▶ _WHAT IS NEEDED_:
Copy out every line of the data below word for word, leaving out the pictures.

········

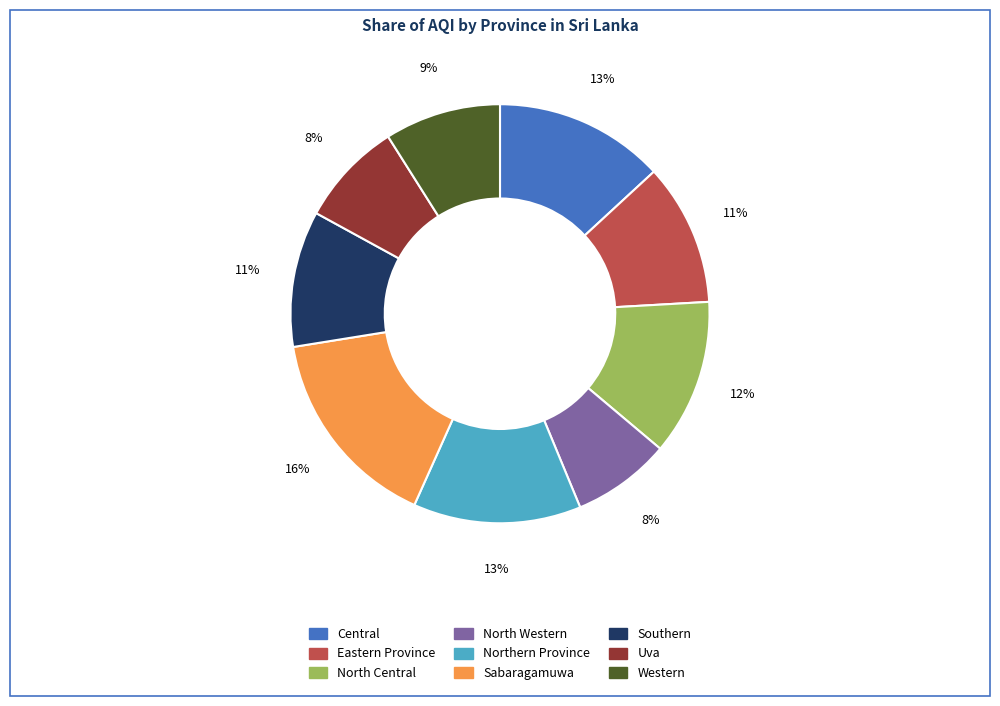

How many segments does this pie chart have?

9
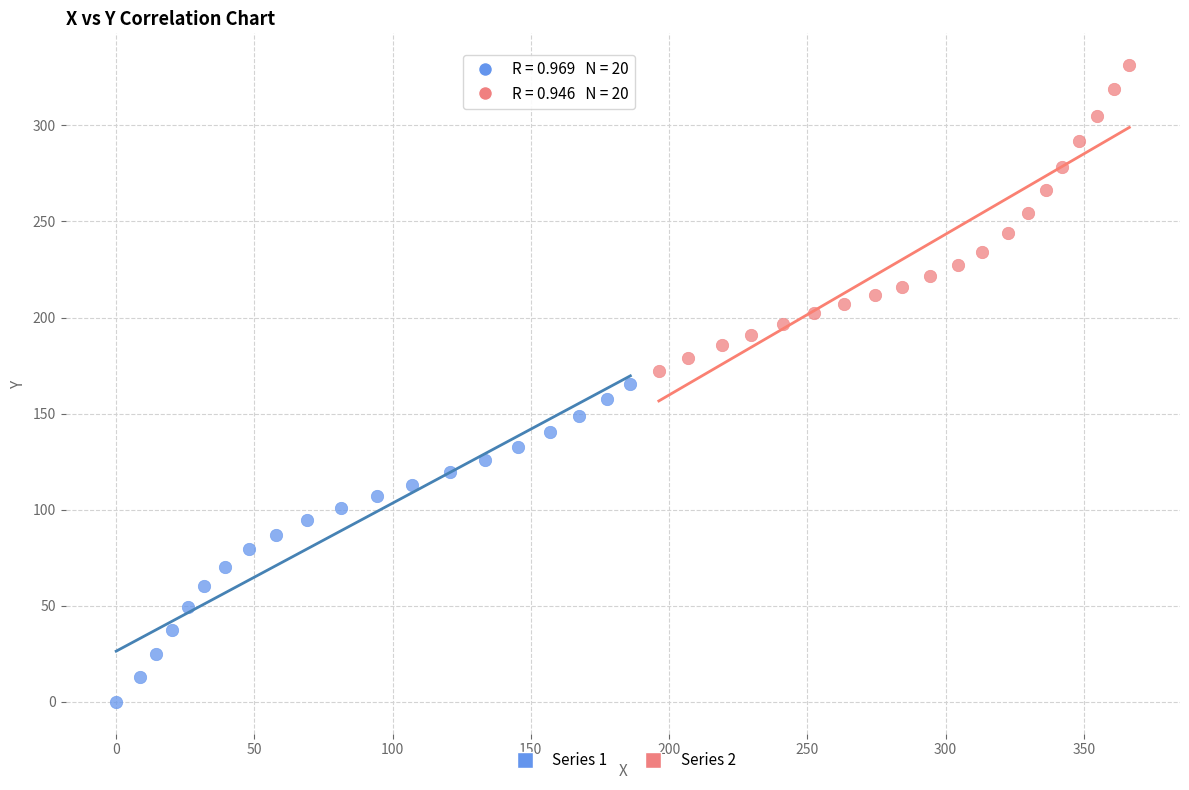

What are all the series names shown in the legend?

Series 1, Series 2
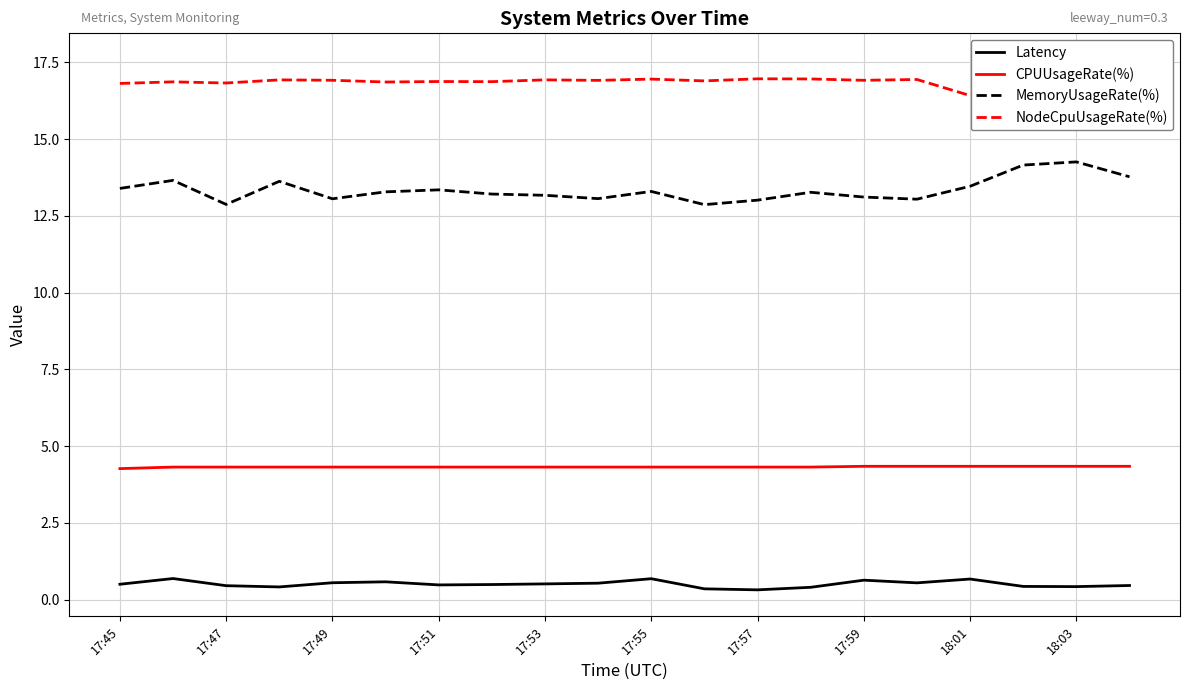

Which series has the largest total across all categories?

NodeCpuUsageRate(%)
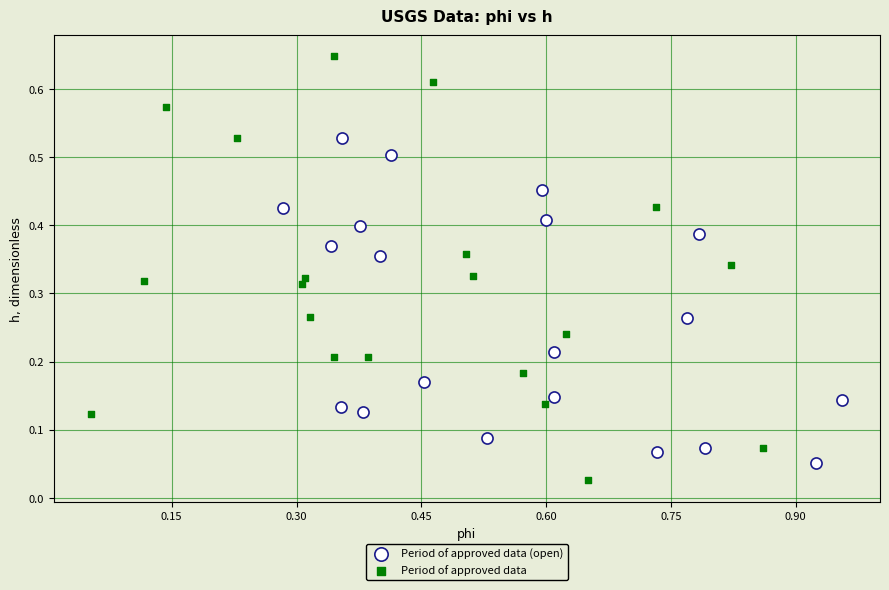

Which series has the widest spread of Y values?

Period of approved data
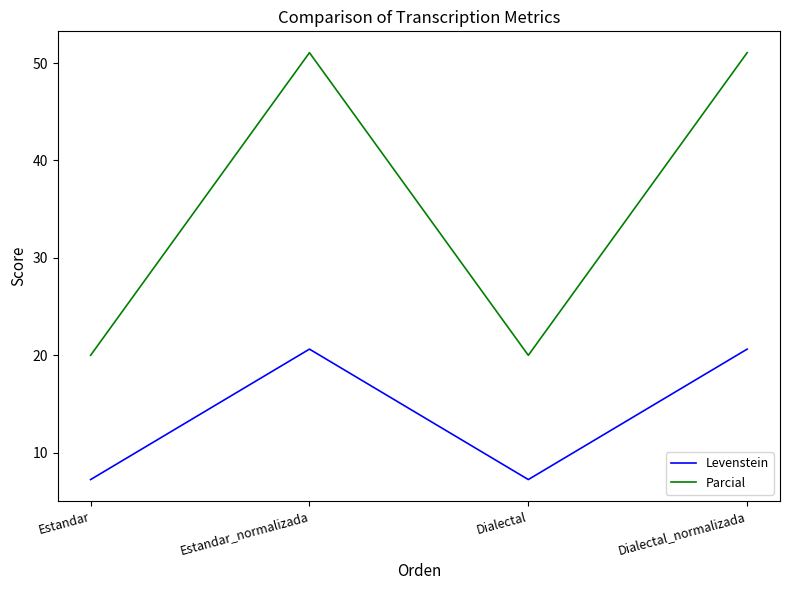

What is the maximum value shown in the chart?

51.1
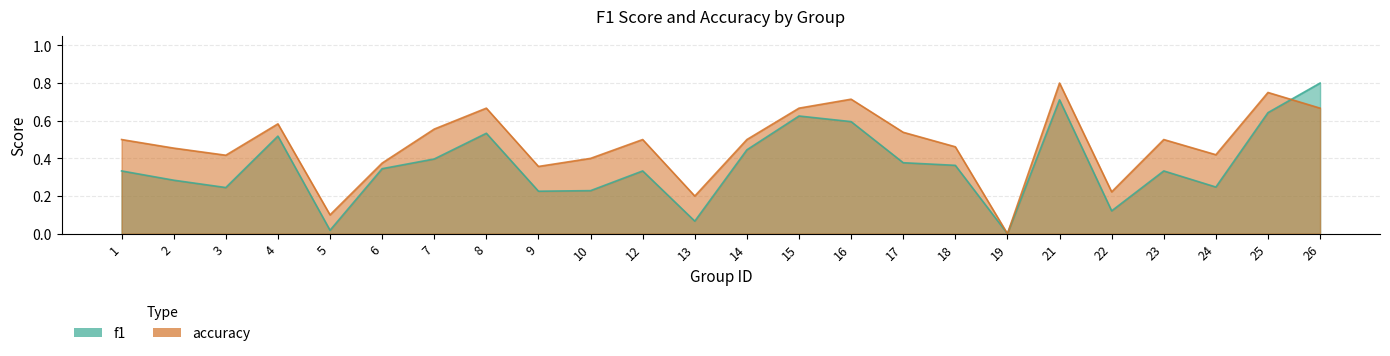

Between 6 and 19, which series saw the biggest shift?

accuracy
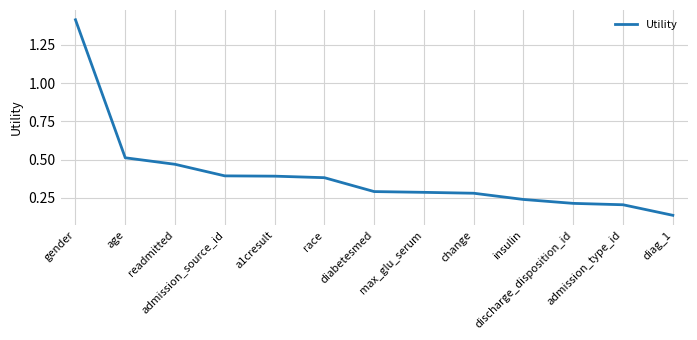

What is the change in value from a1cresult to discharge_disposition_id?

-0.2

········

▶ _SOLUTION TO THE EXERCISE_:
How many segments does this pie chart have?

9

What are all the series names shown in the legend?

Series 1, Series 2

Which series has the largest total across all categories?

NodeCpuUsageRate(%)

Which series has the widest spread of Y values?

Period of approved data

What is the maximum value shown in the chart?

51.1

Between 6 and 19, which series saw the biggest shift?

accuracy

What is the change in value from a1cresult to discharge_disposition_id?

-0.2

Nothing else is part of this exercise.